Gore Vidal was the last of an extraordinary generation of American writers who came of age during the 1940s and 1950s. Just considering the roster of talent that emerged from that period – Tennessee Williams, Norman Mailer, Truman Capote, John Horne Burns, John Cheever, J.D. Salinger, John Updike – makes one wistful for those pre-Kindle days when books were literally page turners, when the cover jacket art was sometimes as controversial as the narrative, when you bought books because you wanted to keep them and dog-ear the pages that you knew you would need to remember someday.  Vidal’s passing offers a moment to reflect on the body of his work, and also on the importance of good writing and contemplative reading in our lives.

Vidal’s literary output was formidable, on a scale matched – and probably exceeded – only by Updike. Vidal may best be remembered by many as the controversial social critic who nearly came to blows with William F. Buckley Jr. and the author of purposefully campy novels like Myra Breckenridge, but his literary output deserves a more thoughtful assessment.

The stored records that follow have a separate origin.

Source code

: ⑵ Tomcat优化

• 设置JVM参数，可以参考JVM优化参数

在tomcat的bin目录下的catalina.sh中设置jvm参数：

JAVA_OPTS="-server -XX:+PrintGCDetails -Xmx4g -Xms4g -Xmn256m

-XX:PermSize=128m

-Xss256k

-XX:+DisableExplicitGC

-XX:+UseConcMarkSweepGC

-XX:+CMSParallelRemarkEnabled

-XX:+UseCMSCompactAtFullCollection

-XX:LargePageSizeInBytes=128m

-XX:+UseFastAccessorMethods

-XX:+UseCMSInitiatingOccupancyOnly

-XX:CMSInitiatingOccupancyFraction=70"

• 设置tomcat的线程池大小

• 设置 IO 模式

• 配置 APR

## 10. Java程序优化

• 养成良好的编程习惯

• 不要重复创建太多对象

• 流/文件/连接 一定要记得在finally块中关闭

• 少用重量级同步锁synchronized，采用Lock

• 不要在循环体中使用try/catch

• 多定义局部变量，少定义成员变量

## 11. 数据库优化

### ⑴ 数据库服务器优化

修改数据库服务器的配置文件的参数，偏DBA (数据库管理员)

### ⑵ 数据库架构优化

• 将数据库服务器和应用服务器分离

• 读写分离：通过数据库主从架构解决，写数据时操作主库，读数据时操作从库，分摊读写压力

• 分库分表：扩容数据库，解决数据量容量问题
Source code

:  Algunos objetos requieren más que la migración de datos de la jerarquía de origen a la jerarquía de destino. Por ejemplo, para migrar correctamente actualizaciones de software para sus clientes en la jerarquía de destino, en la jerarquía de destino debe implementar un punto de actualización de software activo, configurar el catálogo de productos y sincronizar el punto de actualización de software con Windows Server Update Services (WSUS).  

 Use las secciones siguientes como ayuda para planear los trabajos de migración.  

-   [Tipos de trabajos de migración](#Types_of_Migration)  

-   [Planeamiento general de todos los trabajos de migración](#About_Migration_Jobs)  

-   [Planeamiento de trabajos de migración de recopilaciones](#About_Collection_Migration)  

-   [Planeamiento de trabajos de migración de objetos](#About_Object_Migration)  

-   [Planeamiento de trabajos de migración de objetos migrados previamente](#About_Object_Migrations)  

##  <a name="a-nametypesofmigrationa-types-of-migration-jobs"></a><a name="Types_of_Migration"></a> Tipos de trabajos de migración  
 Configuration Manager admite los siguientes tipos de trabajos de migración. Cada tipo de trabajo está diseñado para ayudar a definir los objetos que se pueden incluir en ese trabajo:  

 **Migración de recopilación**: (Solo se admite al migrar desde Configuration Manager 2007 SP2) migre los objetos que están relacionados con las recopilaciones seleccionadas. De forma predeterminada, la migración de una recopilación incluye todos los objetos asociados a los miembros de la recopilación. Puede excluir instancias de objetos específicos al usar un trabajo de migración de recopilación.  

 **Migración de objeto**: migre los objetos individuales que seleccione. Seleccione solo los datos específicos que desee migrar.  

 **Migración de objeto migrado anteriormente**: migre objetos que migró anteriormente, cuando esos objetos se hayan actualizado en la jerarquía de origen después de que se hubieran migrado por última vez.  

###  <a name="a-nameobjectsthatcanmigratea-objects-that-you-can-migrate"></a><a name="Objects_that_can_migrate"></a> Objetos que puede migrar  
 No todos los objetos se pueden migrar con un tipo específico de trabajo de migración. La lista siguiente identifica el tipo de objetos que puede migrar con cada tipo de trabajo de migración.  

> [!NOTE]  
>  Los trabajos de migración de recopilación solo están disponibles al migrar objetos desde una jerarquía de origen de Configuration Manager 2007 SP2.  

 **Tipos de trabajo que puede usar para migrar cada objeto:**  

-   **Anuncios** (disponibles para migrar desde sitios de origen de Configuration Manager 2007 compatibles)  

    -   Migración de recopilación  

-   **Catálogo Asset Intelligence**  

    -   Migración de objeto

Perhaps his finest books were his historical novels. His groundbreaking novel Julian was an unexpected success, reaching an audience that was apparently hungry for history enrobed in wit and insight. What followed was a series of novels that, read chronologically, provide a history of the United States that is at once informative and entertaining. Starting with Burr, these novels – Lincoln, 1876, Empire, Hollywood, The Golden Age, and Washington, DC – delve deeply into American politics and the unrelenting drive to attain power. As told through the fictional lives of the descendants of Aaron Burr, this survey of the rise of American power and influence combines historic accuracy with fictional license, and the combination is a powerfully engaging commentary on the uses and abuses of political power. 

Unlike most of his contemporaries, Vidal did not limit himself to a literary life. He was, to paraphrase Oliver Wendell Holmes, a man who embraced the actions and passions of his times.  His maternal grandfather was a senator from Oklahoma, he was related by marriage to Jacqueline Kennedy, ran unsuccessfully for Congress, and wrote perhaps the best play about the rough and tumble of American politics, The Best Man

Through his political activism, his social criticism, and his insightful essays and commentaries, Vidal helped shape the political discourse of the 1960s and 1970s, articulating a largely libertarian perspective and challenging the buttoned-up social and political norms that defined much of mid-20th Century America. He could often be over-the-top in his criticism of America, elevating hyperbole for full dramatic effect, but one never got the impression that he was motivated by hate. Rather, his biting commentary was a form of tough love, a way for him to use his great talent for wit and wordplay to shake us out of our conventional ways of thinking and lead us on to some meaningful form of introspection. 

For all of his fame and controversy, it will be his writing that will last. The City and the Pillar will be remembered as a breakthrough novel in its depiction of gay men in pre-Stonewall America. The novel is both a literary achievement and an historic milestone marking the emergence of an unprecedented willingness at mid-20th Century for people to be open about their sexual orientation. In contrast to that famous work, Vidal’s several collections of essays, which rival Updike’s in scope, are perhaps his least well known but most important contribution to our literary heritage.  They are worth reading, for their craftsmanship, for their wit, and for the light they cast on the times in which we live.

I fear that as technology takes greater hold of our lives, and we find our time carved up into smaller and smaller pieces, distracted by email and iPhone apps and bombarded by text messages, tweets, online blogs, and YouTube videos, we are losing the ability to find quality time to read, to be contemplative, to savor a writer’s use of language and to take lessons from a carefully crafted narrative. There are some writers who require that kind of contemplative reading, the kind of reading that compels you to dog-ear and underline and  return again and again because something in the narrative touches you, perhaps a witticism expressing an eternal truth, or perhaps a turn of phrase that strikes you as having meaning in your life. Gore Vidal was that kind of writer.

James Aloisi was Secretary of Transportation in 2009. He is the author of The Vidal Lecture: Sex and Politics in Massachusetts and the Persecution of Chief Justice Robert Bonin.